I agree with you on the entire matter.

I think that a better hash algorithm should be used and have division based on the prime number. Traditionally, in MySQL, it was 7 ...... :-)

Verified as a feature request.
[14 Jun 2016 14:57] Mark Callaghan
Traditional hash function was also a source of fun a few years back:
http://bugs.mysql.com/bug.php?id=66473
[15 Jun 2016 2:37] Sunny Bains
I think this should be treated like a normal bug and not a feature request. It is an in memory data structure, should be an easy change and easy to test.

I recommend that we push it in the next release.
[2 Mar 2017 15:56] OCA Admin
Contribution submitted via Github - Bug #81814: InnoDB adaptive hash index uses a bad partitioning algorithm for the 
(*) Contribution by Alexey Kopytov (Github akopytov, mysql-server/pull/122#issuecomment-283647748): I confirm the code being submitted is offered under the terms of the OCA, and that I am authorized to contribute it.

Contribution: git_patch_108539733.txt (text/plain), 2.33 KiB.

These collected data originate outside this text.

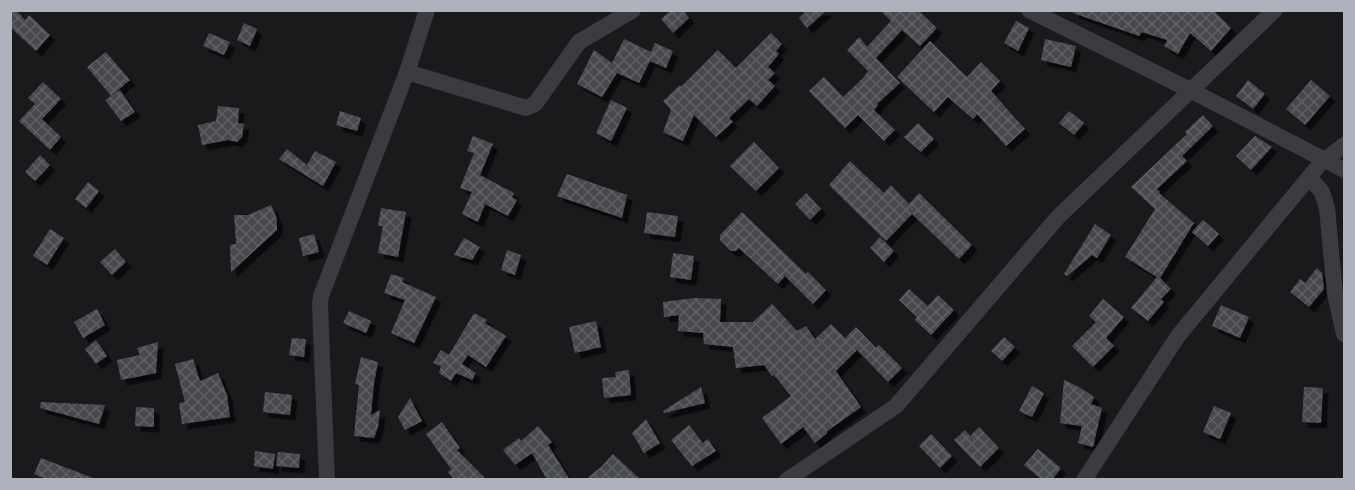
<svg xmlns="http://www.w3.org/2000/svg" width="1355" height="490" font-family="Quicksand,sans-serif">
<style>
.building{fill:url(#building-cross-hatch);filter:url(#shadow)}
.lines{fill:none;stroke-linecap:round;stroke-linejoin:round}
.minor{stroke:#3b3c42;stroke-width:16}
</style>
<defs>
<pattern id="building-cross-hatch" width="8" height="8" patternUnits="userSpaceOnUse" patternTransform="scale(1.5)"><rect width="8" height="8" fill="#47484d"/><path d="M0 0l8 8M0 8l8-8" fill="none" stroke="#5f6065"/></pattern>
<filter id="shadow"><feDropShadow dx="5.5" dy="5.5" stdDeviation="0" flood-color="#0009"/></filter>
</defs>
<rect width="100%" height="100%" fill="#1a1a1d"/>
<g class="building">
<polygon points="10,10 16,10 25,20 29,15 50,35 36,51 10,27"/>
<polygon points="671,10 683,10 689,18 673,33 661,19"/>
<polygon points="807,10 827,10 807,28 799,18"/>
<polygon points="880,10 918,10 937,28 920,46 902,30 876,58 900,83 877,104 878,105 874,110 895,130 884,141 858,115 845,128 809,91 824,77 843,97 863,78 868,71 847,50 859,37 867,47 891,21"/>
<polygon points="1073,10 1213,10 1231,28 1211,51 1190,33 1178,54 1164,46 1167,40 1142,32 1139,36 1073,13"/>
<polygon points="1016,21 1029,28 1018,51 1004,43"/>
<polygon points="244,23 257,29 250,46 237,40"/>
<polygon points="209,33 230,42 224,55 203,46"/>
<polygon points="771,33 782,44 776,51 779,54 768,67 775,73 768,80 775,86 757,106 749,99 729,118 733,122 716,137 694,115 683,141 663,132 671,110 663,101 680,85 681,87 718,50 736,68"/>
<polygon points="624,39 651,52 655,43 673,51 666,68 650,61 639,83 617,73 602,97 577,84 594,50 612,63"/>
<polygon points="1045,39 1076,46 1071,67 1041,60"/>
<polygon points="930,41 967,77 981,62 1000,81 991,91 1025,129 1006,146 977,114 973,119 948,97 934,112 897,77"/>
<polygon points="106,52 130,80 112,95 120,90 135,112 121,121 105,100 111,96 87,67"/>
<polygon points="1248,80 1265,94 1253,109 1236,96"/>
<polygon points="1311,80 1330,96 1305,125 1286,109"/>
<polygon points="43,82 61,99 42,119 61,137 50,150 19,121 35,104 28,98"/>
<polygon points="611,100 627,108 611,141 596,133"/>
<polygon points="218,106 239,108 238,123 244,124 242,137 237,142 228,140 202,145 198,125 216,121"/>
<polygon points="340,111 361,118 357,131 336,125"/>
<polygon points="1069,111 1084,123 1074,135 1059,123"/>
<polygon points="1203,115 1213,126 1182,156 1187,161 1157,189 1160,192 1159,193 1194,223 1160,278 1171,289 1161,299 1164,302 1148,321 1131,308 1157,277 1125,257 1155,209 1131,187 1187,134 1185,132"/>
<polygon points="918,123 934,139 921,152 904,137"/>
<polygon points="473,136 493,144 480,175 514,193 512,197 517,200 508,216 485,204 478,222 462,214 472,192 460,188 474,153 467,151"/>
<polygon points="1255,136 1272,147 1251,170 1236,156"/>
<polygon points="754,142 779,168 756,191 730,166"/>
<polygon points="287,149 307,165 315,151 336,162 323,186 279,159"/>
<polygon points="40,155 50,165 35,181 25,172"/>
<polygon points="850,161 884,193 891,185 909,204 919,193 972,245 959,259 912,214 886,241 829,185"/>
<polygon points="567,174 627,195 622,218 557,196"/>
<polygon points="88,182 99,191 86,208 75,199"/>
<polygon points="806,193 821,209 810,220 795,204"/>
<polygon points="271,205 277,219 277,230 231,272 230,245 236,244 234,215 248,215"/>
<polygon points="381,208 406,212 398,257 378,253 383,226 378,226"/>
<polygon points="647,212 678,216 675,237 644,233"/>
<polygon points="742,212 806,274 808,272 826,290 813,304 785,276 778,284 739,248 736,251 731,251 720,240 720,235"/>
<polygon points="1203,220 1219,234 1208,246 1192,232"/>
<polygon points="1095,224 1111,235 1097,258 1092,255 1067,276 1064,274"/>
<polygon points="50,229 64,238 47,265 33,256"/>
<polygon points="314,234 319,252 303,256 299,238"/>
<polygon points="880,237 894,251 884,262 870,248"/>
<polygon points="464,238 480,247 472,260 454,255"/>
<polygon points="115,249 126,262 112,275 100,262"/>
<polygon points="507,250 521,255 515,275 501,270"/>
<polygon points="673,253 694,256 691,280 670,277"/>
<polygon points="1317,268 1322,273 1324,289 1309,307 1290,292 1300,279 1305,283"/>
<polygon points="391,274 404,278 402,282 436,297 414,343 391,333 405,300 384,293"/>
<polygon points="909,289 928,306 938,295 954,310 931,335 915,320 917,317 899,300"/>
<polygon points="694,298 721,299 720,322 753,322 772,304 797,331 806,326 815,339 831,324 845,338 856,327 876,348 879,345 902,368 888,382 857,350 836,371 861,407 826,432 827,433 815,443 803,427 781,444 762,418 791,396 774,375 772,376 764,365 736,368 733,347 704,344 703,333 678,331 679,315 664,317 663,302"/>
<polygon points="1103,299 1124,317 1106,338 1114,346 1093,367 1072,346 1096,322 1089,316"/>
<polygon points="1221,305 1249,317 1240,338 1212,326"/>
<polygon points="97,309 105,325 83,338 74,322"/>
<polygon points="349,311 371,321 366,333 343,323"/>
<polygon points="474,313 487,320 485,323 506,336 486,367 468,355 462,364 476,373 472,380 456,373 451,381 439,373 441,366 433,363 441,350 449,355"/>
<polygon points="596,321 601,347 575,353 569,327"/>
<polygon points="1004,337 1015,347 1002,361 991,351"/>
<polygon points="292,338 306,339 304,357 289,355"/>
<polygon points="96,340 107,356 96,364 85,349"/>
<polygon points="158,342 156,373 121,380 117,360 140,355 137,348"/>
<polygon points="361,357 378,362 374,383 371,415 380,410 378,427 374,438 354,436 359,385 355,384"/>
<polygon points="193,359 200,381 218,373 227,395 230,417 182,424 179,403 185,402 175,364"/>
<polygon points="629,370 631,395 604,398 602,378 616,377 615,372"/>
<polygon points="1064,380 1081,388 1094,397 1091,404 1102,408 1093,447 1078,443 1082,426 1060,423"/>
<polygon points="1032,386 1044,393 1032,417 1019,411"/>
<polygon points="701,387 705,403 664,413 663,411"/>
<polygon points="1304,387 1323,388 1321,423 1302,422"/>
<polygon points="265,392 292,395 290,415 263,412"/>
<polygon points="410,398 422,421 405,430 398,417"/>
<polygon points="41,402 105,405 99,424 40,408"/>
<polygon points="1214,406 1231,413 1220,439 1203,432"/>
<polygon points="136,407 154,408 154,427 135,426"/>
<polygon points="646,419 660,443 644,453 632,433"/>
<polygon points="442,422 460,448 457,450 487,480 455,480 448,472 451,469 426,434"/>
<polygon points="689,425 703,443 708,439 716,451 692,466 671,440"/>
<polygon points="538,426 552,442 548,445 570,480 547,480 532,453 515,465 503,450 519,438 521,441"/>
<polygon points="979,427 999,448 980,467 954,440 965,430 970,436"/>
<polygon points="931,434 952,456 940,468 919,446"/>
<polygon points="1038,449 1061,468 1052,480 1042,480 1024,465"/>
<polygon points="255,451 275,454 273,469 254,466"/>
<polygon points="278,452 300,454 299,468 276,466"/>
<polygon points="613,454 641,480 585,480 601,467"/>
<polygon points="41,458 93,478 92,480 48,480 34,474"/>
</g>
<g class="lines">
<g class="minor">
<polyline points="1029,10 1190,90 1344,170"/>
<polyline points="407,72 526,108 535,104 579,42 633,10"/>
<polyline points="1309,177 1322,192 1327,208 1335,294 1344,334"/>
<polyline points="327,480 320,304 321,296 407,72 427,10"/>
<polyline points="787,480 896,406 1058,217 1275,10"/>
<polyline points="1084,480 1178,336 1320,164 1344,145"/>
</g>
</g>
<rect width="1355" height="490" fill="none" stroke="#adb2bc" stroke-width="24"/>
</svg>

[29 May 2018 16:07] OCA Admin
Contribution submitted via Github - Bug #81814: InnoDB adaptive hash index uses a bad partitioning algorithm 
(*) Contribution by Alexey Kopytov (Github akopytov, mysql-server/pull/210#issuecomment-392573374): I confirm the code being submitted is offered under the terms of the OCA, and that I am authorized to contribute it.

Contribution: git_patch_190803597.txt (text/plain), 2.28 KiB.